2.De tenlastelegging

De verdenking komt er, kort en zakelijk weergegeven, op neer dat verdachte tezamen en in vereniging met een ander of anderen van het plegen van witwassen een gewoonte heeft gemaakt.
Voluit luidt de tenlastelegging aan verdachte, dat:
zij in of omstreeks de periode van 3 september 2013 tot en met 11 juli 2017
in [vestigingsplaats] en/of Zenderen en/of elders in Nederland,
tezamen en in vereniging met [medeverdachte 1] en/of [medeverdachte 2] en/of [medeverdachte 3]
/of [medeverdachte 4] B.V en/of [medeverdachte 5] B.V. en/of een
of meer ander(en) of alleen,
van het plegen van witwassen een gewoonte heeft gemaakt, althans (opzettelijk)
heeft witgewassen, hierin bestaande dat zij, verdachte, en/of haar mededader(s),
(sub a)
van (een) voorwerp(en), bestaande uit, een of meer geldbedrag(en), tot een
totaalbedrag van ongeveer EUR 10.893.200 (bestaande uit EUR 393.500 en EUR
260.000 en EUR 10.239.700 (AMB-057, DOC-713)), althans enig geldbedrag, de
werkelijke aard en/of de herkomst en/of de vindplaats en/of de vervreemding
en/of de verplaatsing heeft/hebben verborgen en/of verhuld, dan wel verborgen
en/of verhuld heeft/hebben wie de rechthebbende(n) op bovenomschreven
voorwerpen geldbedrag(en) is/was of wie bovenomschreven voorwerpen
geldbedrag(en) voorhanden heeft/hebben gehad, en/of
(sub b)
(een) voorwerp(en), bestaande uit een of meer geldbedrag(en), tot een
totaalbedrag van ongeveer EUR 10.893.200, althans enig geldbedrag,
heeft/hebben verworven en/of voorhanden heeft/hebben (gehad) en/of
heeft/hebben overgedragen en/of heeft/hebben omgezet en/of van een voorwerp
gebruik heeft/hebben gemaakt,
terwijl zij, verdachte, en/of haar rnededader(s) wist(en) dat dit/deze
geldbedrag(en) (deels) - onmiddellijk of middellijk - afkomstig was/waren uit
enig(e) misdrij(f)(ven).

3.De voorvragen

De rechtbank constateert dat de dagvaarding op 16 november 2023 aan [medeverdachte 2] is uitgereikt.
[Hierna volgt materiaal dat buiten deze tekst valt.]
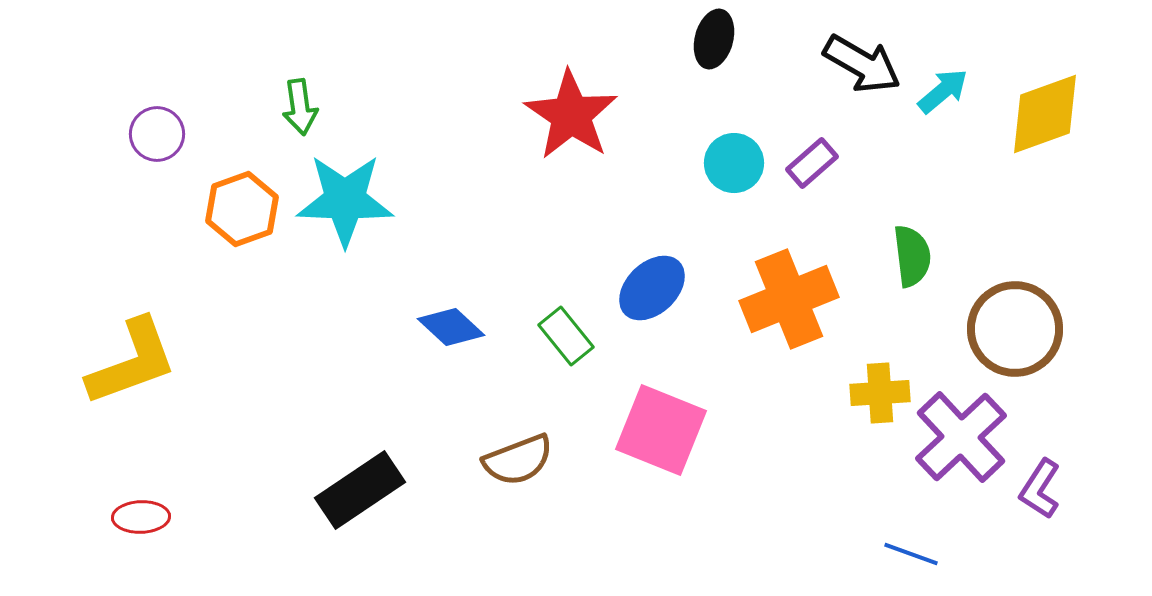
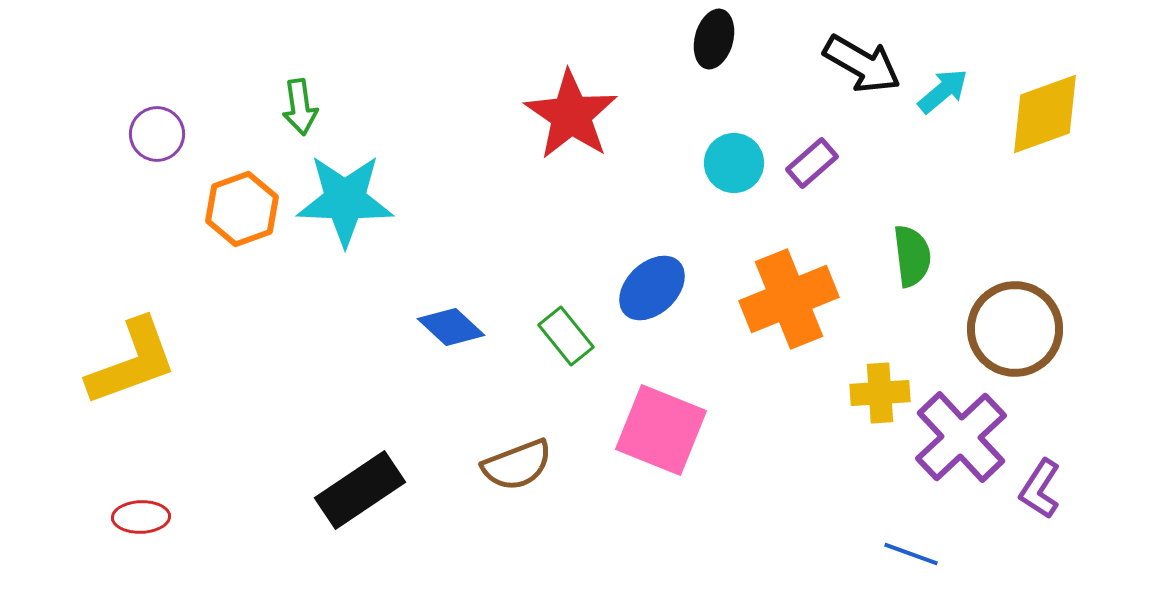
brown semicircle: moved 1 px left, 5 px down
Op de akte is aangekruist dat deze is uitgereikt aan de bestuurder van verdachte.
Uit het dossier blijkt het volgende:
  • [medeverdachte 3] trad op 4 juni 2013 aan in de functie van bestuurder van verdachte en op 1 juni 2017 was zij nog steeds bestuurder (statuten verdachte, DOC-043 en uittreksel bedrijfsprofiel uit het Handelsregister van de Kamer van Koophandel d.d. 1 juni 2017, DOC-020);
  • Op 16 februari 2024 had verdachte (uitsluitend) de volgende (ingeschreven) bestuurders: [medeverdachte 6], [medeverdachte 7] en [medeverdachte 8], allen in functie getreden op
  • 6 september 2023 (uittreksel uit het Handelsregister van de Kamer van Koophandel d.d. 16 februari 2024);
  • [medeverdachte 3] is getrouwd met [medeverdachte 2].
Uit het voorgaande kan niet worden afgeleid of [medeverdachte 2] op 16 november 2023 (de datum van uitreiking) bestuurder was van verdachte.
De rechtbank kan dus niet vaststellen of [medeverdachte 2] op 16 november 2023 bestuurder was van de verdachte. De rechtbank is daarom van oordeel dat de dagvaarding niet op de bij de wet voorgeschreven wijze is betekend, zodat die dagvaarding, nu niemand op de terechtzitting is verschenen namens of gemachtigd door verdachte, nietig verklaard dient te worden.

4.De beslissing

De rechtbank:
- verklaart de dagvaarding nietig.
Dit vonnis is gewezen door mr. H. Stam, voorzitter, mr. M. van Berlo en mr. R.P. van Campen, rechters, in tegenwoordigheid van mr. E.L. Vedder, griffier, en is in het openbaar uitgesproken op 5 maart 2024.